Systematic reviews constitute the most prodigious contribution that scientific-practitioners can make to a given body of clinical knowledge. When conducted in a rigorous and objective fashion, the pooled treatment effects yielded from this design are considered the highest level of applied clinical evidence that exists. It is much more of an academic/empirical task versus applied experimental and observational designs. Yet, the time and experience needed to conduct a systematic review often impede these pursuits by researchers. (However, they are greatly needed and should be undertaken if at all possible! I'm going to start my first one soon.)
True experiments such as randomized controlled trials are not feasible for most researchers due to lack of funding, logistical support, and available resources. Also, researchers should first show observational evidence of a treatment effect before conducting a randomized controlled trial.
Prospective cohort studies can generate important measures of incidence and relative risk, as well as longitudinal data. However, this type of design means you are moving forward in time and are dependent upon enough observations being generated from you methodology to have adequate statistical power. The logistics and time associated with this design also tend to hinder its application in busy clinical environments.
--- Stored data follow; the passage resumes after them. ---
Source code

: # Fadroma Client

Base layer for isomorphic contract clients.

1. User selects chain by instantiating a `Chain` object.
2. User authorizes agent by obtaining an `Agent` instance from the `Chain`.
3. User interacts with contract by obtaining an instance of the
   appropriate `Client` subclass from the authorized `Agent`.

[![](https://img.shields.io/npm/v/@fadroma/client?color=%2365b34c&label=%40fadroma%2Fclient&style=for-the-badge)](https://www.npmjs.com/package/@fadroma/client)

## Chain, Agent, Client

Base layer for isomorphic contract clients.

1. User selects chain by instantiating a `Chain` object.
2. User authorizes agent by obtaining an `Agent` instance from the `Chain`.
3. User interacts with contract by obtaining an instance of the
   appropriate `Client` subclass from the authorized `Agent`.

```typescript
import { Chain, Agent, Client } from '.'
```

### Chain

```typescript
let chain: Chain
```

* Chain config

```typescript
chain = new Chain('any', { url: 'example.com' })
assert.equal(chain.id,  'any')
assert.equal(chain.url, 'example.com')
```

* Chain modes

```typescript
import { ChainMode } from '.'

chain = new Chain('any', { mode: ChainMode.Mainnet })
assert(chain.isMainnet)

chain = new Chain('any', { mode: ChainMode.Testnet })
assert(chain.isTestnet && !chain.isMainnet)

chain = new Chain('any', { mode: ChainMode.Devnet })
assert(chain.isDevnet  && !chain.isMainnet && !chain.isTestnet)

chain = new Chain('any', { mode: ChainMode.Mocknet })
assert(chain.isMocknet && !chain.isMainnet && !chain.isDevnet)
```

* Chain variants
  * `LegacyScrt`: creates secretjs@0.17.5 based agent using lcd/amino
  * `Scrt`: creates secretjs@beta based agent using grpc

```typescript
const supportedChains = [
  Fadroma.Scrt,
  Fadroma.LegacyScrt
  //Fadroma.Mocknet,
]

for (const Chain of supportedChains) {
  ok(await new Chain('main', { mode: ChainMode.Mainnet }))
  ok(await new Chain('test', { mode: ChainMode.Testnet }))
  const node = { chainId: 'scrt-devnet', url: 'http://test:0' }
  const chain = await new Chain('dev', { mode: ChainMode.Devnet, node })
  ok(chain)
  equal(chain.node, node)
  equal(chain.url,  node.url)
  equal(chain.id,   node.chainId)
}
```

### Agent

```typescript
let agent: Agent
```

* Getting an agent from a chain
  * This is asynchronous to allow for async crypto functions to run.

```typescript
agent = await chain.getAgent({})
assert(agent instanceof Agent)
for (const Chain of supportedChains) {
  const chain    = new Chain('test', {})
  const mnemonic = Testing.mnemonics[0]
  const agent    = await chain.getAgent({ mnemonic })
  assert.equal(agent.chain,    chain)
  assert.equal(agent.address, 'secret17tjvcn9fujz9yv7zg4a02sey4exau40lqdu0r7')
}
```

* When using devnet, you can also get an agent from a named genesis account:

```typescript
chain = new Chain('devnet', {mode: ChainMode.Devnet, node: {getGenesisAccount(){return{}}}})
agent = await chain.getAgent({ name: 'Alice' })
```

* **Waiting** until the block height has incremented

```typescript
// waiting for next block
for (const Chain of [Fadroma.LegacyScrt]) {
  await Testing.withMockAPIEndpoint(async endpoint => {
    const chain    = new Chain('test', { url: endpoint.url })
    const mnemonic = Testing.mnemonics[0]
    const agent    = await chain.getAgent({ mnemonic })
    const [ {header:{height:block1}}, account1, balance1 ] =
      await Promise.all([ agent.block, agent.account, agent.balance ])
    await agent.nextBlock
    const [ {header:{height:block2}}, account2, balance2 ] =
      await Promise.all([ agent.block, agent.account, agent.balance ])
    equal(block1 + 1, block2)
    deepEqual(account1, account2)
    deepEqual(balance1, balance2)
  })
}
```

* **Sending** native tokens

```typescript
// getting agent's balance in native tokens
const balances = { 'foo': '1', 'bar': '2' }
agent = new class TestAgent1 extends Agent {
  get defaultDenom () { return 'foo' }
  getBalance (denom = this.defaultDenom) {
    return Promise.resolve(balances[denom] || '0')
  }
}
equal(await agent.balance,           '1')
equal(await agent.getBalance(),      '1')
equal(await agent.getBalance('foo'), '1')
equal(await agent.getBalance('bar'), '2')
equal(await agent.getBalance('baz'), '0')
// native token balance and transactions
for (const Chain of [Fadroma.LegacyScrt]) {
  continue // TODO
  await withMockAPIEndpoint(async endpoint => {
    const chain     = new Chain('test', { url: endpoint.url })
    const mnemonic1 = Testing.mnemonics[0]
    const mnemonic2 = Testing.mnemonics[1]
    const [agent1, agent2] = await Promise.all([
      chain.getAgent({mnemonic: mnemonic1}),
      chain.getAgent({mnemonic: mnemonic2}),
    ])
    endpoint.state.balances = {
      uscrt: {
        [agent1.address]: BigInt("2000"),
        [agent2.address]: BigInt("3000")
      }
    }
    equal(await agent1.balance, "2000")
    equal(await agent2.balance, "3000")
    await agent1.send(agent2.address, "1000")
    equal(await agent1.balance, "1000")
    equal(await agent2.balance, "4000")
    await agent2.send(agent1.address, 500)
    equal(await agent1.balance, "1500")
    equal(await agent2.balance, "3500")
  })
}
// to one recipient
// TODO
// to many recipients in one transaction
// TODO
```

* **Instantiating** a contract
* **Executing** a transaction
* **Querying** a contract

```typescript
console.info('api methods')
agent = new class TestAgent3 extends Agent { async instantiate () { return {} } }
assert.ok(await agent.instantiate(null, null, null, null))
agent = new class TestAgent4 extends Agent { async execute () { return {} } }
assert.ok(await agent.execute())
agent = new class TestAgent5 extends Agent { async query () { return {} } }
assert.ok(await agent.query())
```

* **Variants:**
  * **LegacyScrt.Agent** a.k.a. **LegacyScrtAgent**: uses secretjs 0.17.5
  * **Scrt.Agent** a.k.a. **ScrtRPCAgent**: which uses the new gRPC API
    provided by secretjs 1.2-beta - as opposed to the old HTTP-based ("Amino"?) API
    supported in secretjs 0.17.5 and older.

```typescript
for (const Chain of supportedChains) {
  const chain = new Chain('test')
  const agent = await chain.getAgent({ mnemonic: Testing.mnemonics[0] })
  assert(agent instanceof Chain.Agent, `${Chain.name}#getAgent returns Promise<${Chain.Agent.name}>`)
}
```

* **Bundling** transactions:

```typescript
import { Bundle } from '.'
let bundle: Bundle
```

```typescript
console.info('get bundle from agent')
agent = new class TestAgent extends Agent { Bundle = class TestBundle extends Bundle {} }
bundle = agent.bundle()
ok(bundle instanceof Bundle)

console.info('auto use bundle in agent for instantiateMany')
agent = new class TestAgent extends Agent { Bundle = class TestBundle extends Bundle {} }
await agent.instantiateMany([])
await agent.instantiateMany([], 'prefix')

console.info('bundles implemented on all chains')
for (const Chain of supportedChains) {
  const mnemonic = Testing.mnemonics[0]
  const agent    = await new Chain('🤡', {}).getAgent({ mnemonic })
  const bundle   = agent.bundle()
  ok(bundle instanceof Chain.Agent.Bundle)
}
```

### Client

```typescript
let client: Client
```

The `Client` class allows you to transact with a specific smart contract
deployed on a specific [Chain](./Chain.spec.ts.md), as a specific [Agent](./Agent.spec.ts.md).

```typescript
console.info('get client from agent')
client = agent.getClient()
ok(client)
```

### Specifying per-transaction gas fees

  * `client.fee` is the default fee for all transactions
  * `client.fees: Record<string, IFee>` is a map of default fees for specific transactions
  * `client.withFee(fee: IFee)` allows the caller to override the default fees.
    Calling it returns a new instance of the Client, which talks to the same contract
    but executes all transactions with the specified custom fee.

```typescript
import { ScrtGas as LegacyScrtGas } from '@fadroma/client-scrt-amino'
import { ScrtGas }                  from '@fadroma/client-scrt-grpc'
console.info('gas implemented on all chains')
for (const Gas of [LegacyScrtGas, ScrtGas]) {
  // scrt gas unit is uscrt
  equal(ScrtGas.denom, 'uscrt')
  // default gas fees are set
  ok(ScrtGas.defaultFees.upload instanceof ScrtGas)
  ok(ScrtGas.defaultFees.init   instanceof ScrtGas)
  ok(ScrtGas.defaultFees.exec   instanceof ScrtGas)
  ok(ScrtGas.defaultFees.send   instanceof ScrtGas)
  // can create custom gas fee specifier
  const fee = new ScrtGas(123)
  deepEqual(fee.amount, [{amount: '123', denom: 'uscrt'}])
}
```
The next highest level of evidence is the retrospective cohort design and it is easily applied in a busy clinical environment. This is a retrospective design so the data already exists. One defines a cohort with inclusion and exclusion criteria. Then, members of the cohort are separated into independent groups according to some sort of exposure or non-exposure to a treatment, intervention, or risk. They are then followed up to a certain point in time to see if they did or did not have the outcome. There are obvious selection and observation biases associated with this design but it yields important measures of relative risk and many years of data can be mined for longitudinal or large-scale cohort analyses. Survival analyses are perfect for this type of design when establishing the 1-year, 3-year, or 5-year survival or "time-to-event" rates of an outcome. They are also relatively inexpensive to conduct and time-friendly. This research design is much more preferable to case-control designs.